ECLI:NL:RBROT:2020:3567
Rechtbank Rotterdam
- Beschikking
- Rechtspraak.nl
Afwijzing van een verzoek tot voortzetting van een crisismaatregel op basis van vrijwilligheid
Op 8 april 2020 heeft de Rechtbank Rotterdam een beschikking gegeven in een zaak betreffende een zorgmachtiging in aansluiting op een voortzetting van een crisismaatregel, zoals bedoeld in artikel 7:11 van de Wet verplichte geestelijke gezondheidszorg (Wvggz). Het verzoek tot voortzetting van de crisismaatregel was ingediend door de officier van justitie in het arrondissement Rotterdam op 20 maart 2020. De mondelinge behandeling vond plaats op dezelfde datum als de uitspraak, waarbij de betrokkene, bijgestaan door zijn advocaat mr. W.J.G. Schröder, en een arts van de Parnassia Groep, M. Beelen, telefonisch zijn gehoord. De officier van justitie was niet ter zitting aanwezig.
De rechtbank heeft beoordeeld of aan de criteria voor het verlenen van een zorgmachtiging werd voldaan.
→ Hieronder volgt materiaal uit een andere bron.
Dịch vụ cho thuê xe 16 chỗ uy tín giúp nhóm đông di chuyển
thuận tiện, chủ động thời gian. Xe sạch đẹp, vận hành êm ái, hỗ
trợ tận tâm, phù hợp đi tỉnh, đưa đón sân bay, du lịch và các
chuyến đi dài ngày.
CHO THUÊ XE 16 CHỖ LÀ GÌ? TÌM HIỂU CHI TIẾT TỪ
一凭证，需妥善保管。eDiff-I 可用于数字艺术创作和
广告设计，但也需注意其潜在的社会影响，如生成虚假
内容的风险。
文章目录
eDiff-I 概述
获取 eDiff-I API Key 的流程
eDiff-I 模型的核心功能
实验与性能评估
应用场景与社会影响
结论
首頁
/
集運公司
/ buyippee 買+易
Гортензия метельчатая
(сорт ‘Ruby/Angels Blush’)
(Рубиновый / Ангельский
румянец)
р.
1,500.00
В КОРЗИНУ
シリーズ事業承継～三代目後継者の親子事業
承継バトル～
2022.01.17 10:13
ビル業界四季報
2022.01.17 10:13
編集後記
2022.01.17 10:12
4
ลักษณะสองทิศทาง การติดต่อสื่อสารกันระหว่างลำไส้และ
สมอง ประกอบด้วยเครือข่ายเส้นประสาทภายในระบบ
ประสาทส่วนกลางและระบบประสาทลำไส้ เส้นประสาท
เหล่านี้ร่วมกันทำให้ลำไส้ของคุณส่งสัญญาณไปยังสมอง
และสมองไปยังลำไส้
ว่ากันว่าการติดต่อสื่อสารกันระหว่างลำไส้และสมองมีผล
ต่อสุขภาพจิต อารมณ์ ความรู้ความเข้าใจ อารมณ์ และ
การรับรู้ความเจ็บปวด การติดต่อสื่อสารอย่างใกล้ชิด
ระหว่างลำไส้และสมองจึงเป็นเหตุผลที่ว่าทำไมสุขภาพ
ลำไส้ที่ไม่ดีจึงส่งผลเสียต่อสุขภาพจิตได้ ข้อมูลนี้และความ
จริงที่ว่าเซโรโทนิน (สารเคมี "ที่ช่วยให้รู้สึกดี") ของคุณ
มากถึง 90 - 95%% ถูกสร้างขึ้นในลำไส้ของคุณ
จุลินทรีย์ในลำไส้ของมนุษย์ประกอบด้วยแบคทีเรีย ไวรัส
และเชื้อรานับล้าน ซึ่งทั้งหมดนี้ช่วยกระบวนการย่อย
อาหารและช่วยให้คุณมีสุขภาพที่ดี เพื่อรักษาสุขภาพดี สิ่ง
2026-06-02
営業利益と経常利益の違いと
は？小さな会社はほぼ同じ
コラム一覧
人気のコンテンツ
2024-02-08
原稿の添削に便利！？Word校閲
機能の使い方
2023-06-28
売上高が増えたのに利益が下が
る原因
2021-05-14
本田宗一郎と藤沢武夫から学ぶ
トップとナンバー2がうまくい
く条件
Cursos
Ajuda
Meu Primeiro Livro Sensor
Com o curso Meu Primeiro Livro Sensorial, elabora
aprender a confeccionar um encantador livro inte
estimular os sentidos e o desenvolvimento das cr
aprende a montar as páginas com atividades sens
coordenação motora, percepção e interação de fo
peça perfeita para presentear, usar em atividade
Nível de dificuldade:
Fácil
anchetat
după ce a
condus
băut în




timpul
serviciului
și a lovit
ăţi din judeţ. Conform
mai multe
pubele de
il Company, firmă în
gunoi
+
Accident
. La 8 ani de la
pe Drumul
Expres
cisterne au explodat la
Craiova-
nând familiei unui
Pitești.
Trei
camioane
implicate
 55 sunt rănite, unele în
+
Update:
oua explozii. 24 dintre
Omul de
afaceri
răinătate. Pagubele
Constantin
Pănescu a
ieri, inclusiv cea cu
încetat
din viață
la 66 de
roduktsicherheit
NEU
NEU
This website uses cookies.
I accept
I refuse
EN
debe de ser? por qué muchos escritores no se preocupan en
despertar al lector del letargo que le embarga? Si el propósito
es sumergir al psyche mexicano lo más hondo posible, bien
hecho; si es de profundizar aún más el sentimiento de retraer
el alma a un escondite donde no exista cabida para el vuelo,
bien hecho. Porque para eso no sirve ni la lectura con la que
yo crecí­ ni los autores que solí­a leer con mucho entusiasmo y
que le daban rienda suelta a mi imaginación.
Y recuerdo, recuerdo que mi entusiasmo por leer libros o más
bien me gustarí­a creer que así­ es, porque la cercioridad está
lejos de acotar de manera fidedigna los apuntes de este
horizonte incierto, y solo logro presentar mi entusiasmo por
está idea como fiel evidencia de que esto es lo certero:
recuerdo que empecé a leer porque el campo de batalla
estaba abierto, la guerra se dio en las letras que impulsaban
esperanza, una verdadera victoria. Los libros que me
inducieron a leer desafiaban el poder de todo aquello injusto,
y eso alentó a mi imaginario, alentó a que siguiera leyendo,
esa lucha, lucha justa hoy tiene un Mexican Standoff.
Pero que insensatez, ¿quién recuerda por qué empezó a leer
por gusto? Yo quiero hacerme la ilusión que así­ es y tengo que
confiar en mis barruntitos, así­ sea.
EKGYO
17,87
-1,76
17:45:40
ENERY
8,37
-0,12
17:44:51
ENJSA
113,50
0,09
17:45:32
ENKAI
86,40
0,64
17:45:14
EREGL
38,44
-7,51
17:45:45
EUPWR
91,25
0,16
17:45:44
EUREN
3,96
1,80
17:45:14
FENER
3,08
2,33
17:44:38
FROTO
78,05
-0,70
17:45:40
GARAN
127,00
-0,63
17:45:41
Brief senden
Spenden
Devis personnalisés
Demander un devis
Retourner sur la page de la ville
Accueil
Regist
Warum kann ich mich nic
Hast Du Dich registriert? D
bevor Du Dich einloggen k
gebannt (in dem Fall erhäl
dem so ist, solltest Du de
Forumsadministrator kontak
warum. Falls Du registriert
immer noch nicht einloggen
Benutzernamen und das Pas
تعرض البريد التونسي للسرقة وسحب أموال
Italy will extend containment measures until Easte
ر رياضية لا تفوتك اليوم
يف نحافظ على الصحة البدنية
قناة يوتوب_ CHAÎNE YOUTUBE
De rechter heeft vastgesteld dat de betrokkene lijdt aan een psychische stoornis, namelijk schizofrenie, maar dat hij op dat moment vrijwillig zorg accepteerde en goed meewerkte met de behandelaars. De arts verklaarde dat het goed ging met de betrokkene en dat hij zijn medicatie nam. Gezien de vrijwilligheid van de betrokkene en het feit dat hij thuis intensieve zorg zou ontvangen, concludeerde de rechtbank dat verplichte zorg niet nodig was. Daarom werd het verzoek tot voortzetting van de crisismaatregel afgewezen.
De beschikking werd mondeling gegeven door rechter mr. S.H. Poiesz en is op 15 april 2020 schriftelijk uitgewerkt. Tegen deze beschikking staat het rechtsmiddel van cassatie open.